FTX collapse: BlockFi sues a Bankman-Fried company

The disgraced Jewish king of crypto Sam Bankman-Fried was not named as a defendant in BlockFi's complaint.

  FTX CEO Sam Bankman-Fried poses for a picture, in an unspecified location, in this undated handout picture, obtained by Reuters on July 5, 2022. (photo credit: FTX/Handout via REUTERS)
FTX CEO Sam Bankman-Fried poses for a picture, in an unspecified location, in this undated handout picture, obtained by Reuters on July 5, 2022.
(photo credit: FTX/Handout via REUTERS)

Cryptocurrency lender BlockFi Inc has sued a holding company for FTX founder Sam Bankman-Fried, seeking to recover collateral pledged three weeks ago, before BlockFi and failed cryptocurrency exchange platform FTX filed for bankruptcy protection.

BlockFi in a complaint filed on Monday in New Jersey bankruptcy court said Emergent Fidelity Technologies Ltd has defaulted on its obligations under a Nov. 9 pledge agreement.
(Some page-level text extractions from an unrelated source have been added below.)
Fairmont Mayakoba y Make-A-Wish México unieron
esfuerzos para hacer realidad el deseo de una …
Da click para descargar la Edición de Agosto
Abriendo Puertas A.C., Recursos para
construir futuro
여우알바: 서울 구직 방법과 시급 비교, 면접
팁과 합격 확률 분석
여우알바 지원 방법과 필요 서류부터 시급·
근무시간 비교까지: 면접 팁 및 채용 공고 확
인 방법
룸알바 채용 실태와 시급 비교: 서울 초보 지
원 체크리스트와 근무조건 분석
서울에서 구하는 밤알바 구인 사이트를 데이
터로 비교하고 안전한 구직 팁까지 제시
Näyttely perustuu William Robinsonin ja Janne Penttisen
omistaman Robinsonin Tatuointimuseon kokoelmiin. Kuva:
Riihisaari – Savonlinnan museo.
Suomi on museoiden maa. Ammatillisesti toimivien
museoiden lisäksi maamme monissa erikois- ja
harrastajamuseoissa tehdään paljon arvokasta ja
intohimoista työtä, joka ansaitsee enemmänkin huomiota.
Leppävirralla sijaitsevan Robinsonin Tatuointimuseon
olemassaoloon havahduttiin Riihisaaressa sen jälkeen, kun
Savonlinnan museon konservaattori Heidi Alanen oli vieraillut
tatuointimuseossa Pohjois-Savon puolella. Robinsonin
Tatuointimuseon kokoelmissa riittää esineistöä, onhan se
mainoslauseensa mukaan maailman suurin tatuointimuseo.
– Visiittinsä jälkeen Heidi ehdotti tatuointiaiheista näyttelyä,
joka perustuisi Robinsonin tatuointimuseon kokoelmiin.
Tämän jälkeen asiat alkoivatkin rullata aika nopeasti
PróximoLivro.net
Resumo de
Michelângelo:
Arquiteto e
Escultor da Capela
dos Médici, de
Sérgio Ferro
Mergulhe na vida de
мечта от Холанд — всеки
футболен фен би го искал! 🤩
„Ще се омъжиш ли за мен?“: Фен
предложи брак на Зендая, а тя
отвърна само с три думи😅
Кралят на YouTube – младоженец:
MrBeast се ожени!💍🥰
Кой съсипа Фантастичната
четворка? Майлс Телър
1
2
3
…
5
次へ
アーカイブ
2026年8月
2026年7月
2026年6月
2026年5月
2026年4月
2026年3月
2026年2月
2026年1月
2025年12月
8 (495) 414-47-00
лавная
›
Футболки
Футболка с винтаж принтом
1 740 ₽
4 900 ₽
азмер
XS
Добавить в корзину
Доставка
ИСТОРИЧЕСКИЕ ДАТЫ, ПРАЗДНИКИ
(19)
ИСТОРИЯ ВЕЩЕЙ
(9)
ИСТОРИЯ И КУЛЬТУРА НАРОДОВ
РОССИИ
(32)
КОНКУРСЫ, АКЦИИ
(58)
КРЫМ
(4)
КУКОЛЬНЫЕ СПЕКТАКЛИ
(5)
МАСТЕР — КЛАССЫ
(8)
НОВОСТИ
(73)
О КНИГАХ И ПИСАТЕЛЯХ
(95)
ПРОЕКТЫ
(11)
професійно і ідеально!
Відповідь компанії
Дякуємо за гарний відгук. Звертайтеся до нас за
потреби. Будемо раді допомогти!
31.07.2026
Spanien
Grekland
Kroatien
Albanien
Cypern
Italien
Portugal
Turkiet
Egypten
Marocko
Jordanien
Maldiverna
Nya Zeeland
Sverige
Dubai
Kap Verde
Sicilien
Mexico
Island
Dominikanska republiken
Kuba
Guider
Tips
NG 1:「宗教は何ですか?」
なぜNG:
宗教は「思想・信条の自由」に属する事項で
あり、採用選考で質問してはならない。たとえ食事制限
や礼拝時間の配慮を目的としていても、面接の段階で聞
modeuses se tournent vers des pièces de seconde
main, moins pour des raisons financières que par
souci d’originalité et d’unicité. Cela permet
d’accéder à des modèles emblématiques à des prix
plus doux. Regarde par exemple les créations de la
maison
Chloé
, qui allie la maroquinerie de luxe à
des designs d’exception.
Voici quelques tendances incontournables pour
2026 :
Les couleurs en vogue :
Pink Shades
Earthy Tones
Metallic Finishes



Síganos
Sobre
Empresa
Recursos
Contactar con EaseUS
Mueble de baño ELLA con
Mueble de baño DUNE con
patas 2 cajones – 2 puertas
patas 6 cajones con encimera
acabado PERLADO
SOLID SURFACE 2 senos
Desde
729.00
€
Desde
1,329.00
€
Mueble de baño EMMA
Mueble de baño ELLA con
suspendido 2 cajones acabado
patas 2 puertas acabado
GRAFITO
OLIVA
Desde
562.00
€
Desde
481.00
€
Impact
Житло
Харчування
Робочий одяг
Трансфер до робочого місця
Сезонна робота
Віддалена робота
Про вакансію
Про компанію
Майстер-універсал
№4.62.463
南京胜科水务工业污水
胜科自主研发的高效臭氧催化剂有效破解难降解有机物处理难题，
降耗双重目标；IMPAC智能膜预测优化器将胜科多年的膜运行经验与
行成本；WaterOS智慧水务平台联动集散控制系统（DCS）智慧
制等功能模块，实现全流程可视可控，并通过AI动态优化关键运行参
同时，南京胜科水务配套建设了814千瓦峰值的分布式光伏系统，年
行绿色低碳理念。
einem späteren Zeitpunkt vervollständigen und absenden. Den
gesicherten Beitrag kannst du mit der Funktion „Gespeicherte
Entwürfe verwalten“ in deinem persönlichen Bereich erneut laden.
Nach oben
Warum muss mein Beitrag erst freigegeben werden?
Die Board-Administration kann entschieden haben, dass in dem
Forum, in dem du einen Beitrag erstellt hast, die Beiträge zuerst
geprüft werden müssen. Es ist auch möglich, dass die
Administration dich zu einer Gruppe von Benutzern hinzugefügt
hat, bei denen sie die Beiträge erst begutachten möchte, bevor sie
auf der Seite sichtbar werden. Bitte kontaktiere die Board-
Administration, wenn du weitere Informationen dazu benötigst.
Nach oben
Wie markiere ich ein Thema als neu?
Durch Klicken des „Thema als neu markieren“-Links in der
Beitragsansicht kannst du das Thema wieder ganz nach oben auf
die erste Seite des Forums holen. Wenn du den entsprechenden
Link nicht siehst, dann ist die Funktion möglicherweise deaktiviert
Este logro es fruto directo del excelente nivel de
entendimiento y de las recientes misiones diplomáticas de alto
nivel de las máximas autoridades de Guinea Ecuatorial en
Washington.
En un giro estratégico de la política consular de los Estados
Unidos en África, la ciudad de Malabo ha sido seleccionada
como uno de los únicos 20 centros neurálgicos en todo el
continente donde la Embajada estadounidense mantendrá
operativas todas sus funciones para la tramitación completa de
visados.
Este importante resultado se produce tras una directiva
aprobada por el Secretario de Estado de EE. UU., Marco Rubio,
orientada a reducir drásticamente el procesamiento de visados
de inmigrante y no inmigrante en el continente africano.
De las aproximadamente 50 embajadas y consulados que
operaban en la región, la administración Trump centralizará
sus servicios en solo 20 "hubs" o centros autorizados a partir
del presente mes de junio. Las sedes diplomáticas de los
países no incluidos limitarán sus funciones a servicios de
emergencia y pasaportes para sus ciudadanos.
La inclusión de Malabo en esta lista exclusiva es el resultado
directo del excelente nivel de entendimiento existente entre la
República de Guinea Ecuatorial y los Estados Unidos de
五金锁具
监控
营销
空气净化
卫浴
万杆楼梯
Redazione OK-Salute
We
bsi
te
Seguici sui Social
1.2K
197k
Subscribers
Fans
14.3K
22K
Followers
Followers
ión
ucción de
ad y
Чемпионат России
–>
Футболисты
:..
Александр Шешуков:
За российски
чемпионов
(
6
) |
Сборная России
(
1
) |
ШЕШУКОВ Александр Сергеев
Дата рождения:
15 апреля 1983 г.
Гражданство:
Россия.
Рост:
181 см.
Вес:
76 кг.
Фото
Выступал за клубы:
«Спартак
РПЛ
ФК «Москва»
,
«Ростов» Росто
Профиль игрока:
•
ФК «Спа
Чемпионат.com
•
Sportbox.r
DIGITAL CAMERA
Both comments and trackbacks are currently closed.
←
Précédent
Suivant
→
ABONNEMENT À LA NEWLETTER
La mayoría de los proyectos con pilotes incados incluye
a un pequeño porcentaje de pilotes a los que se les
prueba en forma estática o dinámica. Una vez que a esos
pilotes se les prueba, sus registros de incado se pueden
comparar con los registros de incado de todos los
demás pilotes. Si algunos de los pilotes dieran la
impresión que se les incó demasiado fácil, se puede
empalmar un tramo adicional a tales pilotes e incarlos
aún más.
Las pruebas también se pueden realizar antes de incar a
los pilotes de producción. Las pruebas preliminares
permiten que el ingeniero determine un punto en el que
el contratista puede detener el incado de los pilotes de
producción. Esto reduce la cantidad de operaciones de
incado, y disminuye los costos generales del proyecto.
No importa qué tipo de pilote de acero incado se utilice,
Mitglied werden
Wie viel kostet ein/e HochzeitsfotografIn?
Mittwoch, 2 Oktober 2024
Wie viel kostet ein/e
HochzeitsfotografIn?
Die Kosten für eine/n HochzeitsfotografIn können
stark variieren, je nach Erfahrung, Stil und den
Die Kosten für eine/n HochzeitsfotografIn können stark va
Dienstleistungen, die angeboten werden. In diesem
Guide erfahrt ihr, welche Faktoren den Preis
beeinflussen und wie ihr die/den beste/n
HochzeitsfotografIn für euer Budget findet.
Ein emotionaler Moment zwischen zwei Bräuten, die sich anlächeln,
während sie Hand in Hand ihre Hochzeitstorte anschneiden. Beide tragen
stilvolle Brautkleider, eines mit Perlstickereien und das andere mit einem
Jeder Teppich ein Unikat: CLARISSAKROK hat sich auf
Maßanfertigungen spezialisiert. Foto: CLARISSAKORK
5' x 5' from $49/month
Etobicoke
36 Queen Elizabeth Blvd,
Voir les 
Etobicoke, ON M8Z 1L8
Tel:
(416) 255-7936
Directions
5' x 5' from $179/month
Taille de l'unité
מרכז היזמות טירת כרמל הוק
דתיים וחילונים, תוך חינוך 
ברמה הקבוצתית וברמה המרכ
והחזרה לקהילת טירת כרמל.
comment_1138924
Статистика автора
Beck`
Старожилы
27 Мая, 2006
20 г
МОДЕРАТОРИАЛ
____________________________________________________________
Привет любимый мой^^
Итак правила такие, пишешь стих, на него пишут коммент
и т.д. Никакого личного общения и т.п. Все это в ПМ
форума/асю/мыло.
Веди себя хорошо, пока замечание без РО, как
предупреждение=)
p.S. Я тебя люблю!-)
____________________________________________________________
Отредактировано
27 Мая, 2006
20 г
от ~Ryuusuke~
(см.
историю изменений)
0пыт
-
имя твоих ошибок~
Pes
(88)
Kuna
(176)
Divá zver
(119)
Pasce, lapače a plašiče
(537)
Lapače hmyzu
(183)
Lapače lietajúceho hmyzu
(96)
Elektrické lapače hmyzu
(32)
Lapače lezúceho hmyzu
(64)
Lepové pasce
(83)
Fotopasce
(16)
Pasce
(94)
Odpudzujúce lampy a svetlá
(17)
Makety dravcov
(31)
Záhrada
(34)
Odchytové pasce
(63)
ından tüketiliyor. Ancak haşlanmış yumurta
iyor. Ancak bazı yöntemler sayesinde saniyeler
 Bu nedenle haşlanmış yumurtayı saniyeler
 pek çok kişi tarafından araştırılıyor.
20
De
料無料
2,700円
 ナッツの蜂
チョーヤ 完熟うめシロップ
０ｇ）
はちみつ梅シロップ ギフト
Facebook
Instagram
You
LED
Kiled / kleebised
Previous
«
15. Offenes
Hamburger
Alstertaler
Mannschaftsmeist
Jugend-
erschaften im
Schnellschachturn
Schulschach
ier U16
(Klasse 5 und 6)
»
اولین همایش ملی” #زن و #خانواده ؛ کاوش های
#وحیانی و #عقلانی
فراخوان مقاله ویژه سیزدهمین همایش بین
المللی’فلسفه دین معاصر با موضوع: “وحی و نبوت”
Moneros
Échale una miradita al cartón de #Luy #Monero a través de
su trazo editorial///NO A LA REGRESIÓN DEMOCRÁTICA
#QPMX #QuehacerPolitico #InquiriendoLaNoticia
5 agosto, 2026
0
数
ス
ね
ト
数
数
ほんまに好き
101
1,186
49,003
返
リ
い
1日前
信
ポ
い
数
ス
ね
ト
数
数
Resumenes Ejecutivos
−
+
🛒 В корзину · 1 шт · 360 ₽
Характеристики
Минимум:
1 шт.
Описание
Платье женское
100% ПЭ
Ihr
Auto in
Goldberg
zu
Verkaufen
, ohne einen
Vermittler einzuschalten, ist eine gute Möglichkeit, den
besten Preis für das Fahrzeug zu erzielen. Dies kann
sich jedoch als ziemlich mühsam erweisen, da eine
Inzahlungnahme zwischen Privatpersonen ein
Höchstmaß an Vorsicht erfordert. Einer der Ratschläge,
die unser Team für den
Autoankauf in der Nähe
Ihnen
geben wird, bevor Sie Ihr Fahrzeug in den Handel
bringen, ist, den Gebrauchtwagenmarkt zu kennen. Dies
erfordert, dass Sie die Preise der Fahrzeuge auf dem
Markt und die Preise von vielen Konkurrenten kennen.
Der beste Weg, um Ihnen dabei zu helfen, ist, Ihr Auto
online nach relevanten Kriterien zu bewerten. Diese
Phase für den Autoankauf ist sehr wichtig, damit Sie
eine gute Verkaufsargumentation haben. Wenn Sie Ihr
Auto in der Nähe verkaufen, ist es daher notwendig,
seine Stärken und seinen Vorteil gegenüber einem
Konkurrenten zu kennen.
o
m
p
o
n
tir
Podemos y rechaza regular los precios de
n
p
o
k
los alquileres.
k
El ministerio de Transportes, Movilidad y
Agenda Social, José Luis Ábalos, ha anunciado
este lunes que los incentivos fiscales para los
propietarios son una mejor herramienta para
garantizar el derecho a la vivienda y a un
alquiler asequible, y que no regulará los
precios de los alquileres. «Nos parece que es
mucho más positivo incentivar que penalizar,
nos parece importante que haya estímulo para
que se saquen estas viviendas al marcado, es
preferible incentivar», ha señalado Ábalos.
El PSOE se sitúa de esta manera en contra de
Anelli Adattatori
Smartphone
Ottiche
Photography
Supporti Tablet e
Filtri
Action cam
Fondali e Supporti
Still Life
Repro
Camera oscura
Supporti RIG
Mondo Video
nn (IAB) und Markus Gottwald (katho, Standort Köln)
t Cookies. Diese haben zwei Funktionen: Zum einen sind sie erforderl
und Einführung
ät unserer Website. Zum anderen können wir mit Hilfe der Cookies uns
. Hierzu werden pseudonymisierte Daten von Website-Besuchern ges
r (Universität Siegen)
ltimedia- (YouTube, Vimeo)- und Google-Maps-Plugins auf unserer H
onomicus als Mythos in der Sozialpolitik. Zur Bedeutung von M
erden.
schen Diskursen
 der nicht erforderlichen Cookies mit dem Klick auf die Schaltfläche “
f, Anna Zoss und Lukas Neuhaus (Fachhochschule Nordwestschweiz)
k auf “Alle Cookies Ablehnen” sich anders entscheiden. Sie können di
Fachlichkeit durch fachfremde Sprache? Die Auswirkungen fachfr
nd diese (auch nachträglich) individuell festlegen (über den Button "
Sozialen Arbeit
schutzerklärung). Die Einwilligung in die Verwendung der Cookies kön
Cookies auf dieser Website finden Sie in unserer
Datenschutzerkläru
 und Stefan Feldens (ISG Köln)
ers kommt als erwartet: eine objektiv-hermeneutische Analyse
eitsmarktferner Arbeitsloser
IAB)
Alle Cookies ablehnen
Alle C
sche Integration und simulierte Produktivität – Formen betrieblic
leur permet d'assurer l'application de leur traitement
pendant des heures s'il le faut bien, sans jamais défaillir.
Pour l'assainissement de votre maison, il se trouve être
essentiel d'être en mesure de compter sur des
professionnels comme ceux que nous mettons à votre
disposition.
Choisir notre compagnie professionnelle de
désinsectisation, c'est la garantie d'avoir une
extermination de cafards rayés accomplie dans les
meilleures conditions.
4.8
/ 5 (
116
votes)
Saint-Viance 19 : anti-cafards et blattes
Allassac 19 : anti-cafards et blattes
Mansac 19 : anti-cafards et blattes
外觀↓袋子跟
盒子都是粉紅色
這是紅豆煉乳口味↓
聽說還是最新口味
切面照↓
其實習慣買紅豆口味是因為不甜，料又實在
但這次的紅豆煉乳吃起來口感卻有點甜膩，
 Representations of cryptocurrencies are seen in front of displayed FTX logo and decreasing stock graph (credit: REUTERS) Representations of cryptocurrencies are seen in front of displayed FTX logo and decreasing stock graph (credit: REUTERS)

Who is the Jewish king of crypto Sam Bankman-Fried? 

Bankman-Fried, who was not named as a defendant in the BlockFi complaint, was once known as the king of crypto, with his FTX cryptocurrency exchange making him a billionaire and putting him on top of the market.

And seemingly overnight, it all came crashing down – along with his net worth.

 But who is the 30-year-old cryptocurrency wunderkind, and where is he now? 

Bankman-Fried hails from an upper-middle-class family of Jewish academics and grew up steeped in higher education.

 Starting out his career at Jane Street, SBF opened up the Alameda Research trading firm and soon got into the cryptocurrency game.

 By late 2018, Bankman-Fried opened up the FTX cryptocurrency exchange. 

 Based in the Bahamas, FTX achieved renown as one of the most stable and reliable players in the crypto field.

 In his position, SBF made use of his assets for what he described as Effective Altruism, bailing out ailing digital asset firms and donating his money, including to many causes aligned with the Democratic Party. 

At his peak, SBF's crypto investments and business activities proved to be incredibly profitable. Estimates had placed SBF's net worth at $26 billion at his peak, though he averaged around $10-$16 billion in October.

 Despite this, SBF famously eschewed most material pleasures associated with the super-rich, having little in the way of physical material assets like fancy cars, clothes or jewelry.

 But everything changed come November when FTX came crashing down.

 This happened on November 8 when Binance, the world's largest cryptocurrency exchange, announced it would try to purchase FTX, which had undergone a liquidity crisis after the firm sold its holdings in the FTX token FTT, completely tanking the token's worth. By November 9, Binance pulled out.

 By the end of it all, SBF lost his billionaire status. SBF made a new record for the Bloomberg Billionaires Index, which said that his net worth dropped by 94% in just a single day, plummeting to a mere $991 million, though current estimates say he has no material wealth whatsoever and a net worth far closer to 0.

 He resigned as CEO of FTX, which has since declared bankruptcy. 

 FlightRadar24 claims that Bankman-Fried had fled to Argentina, but he reportedly has insisted he's in the Bahamas. 

 Currently, SBF and other executives from FTX are being watched by the Bahamanian authorities. However, the fintech news outlet Cointelegraph claims that Bankman-Fried may be trying to flee to Dubai.

Billionaire entrepreneur and Dallas Mavericks owner Mark Cuban believes Bankman-Fried should be worried about ending up in prison, Fortune reported on Sunday.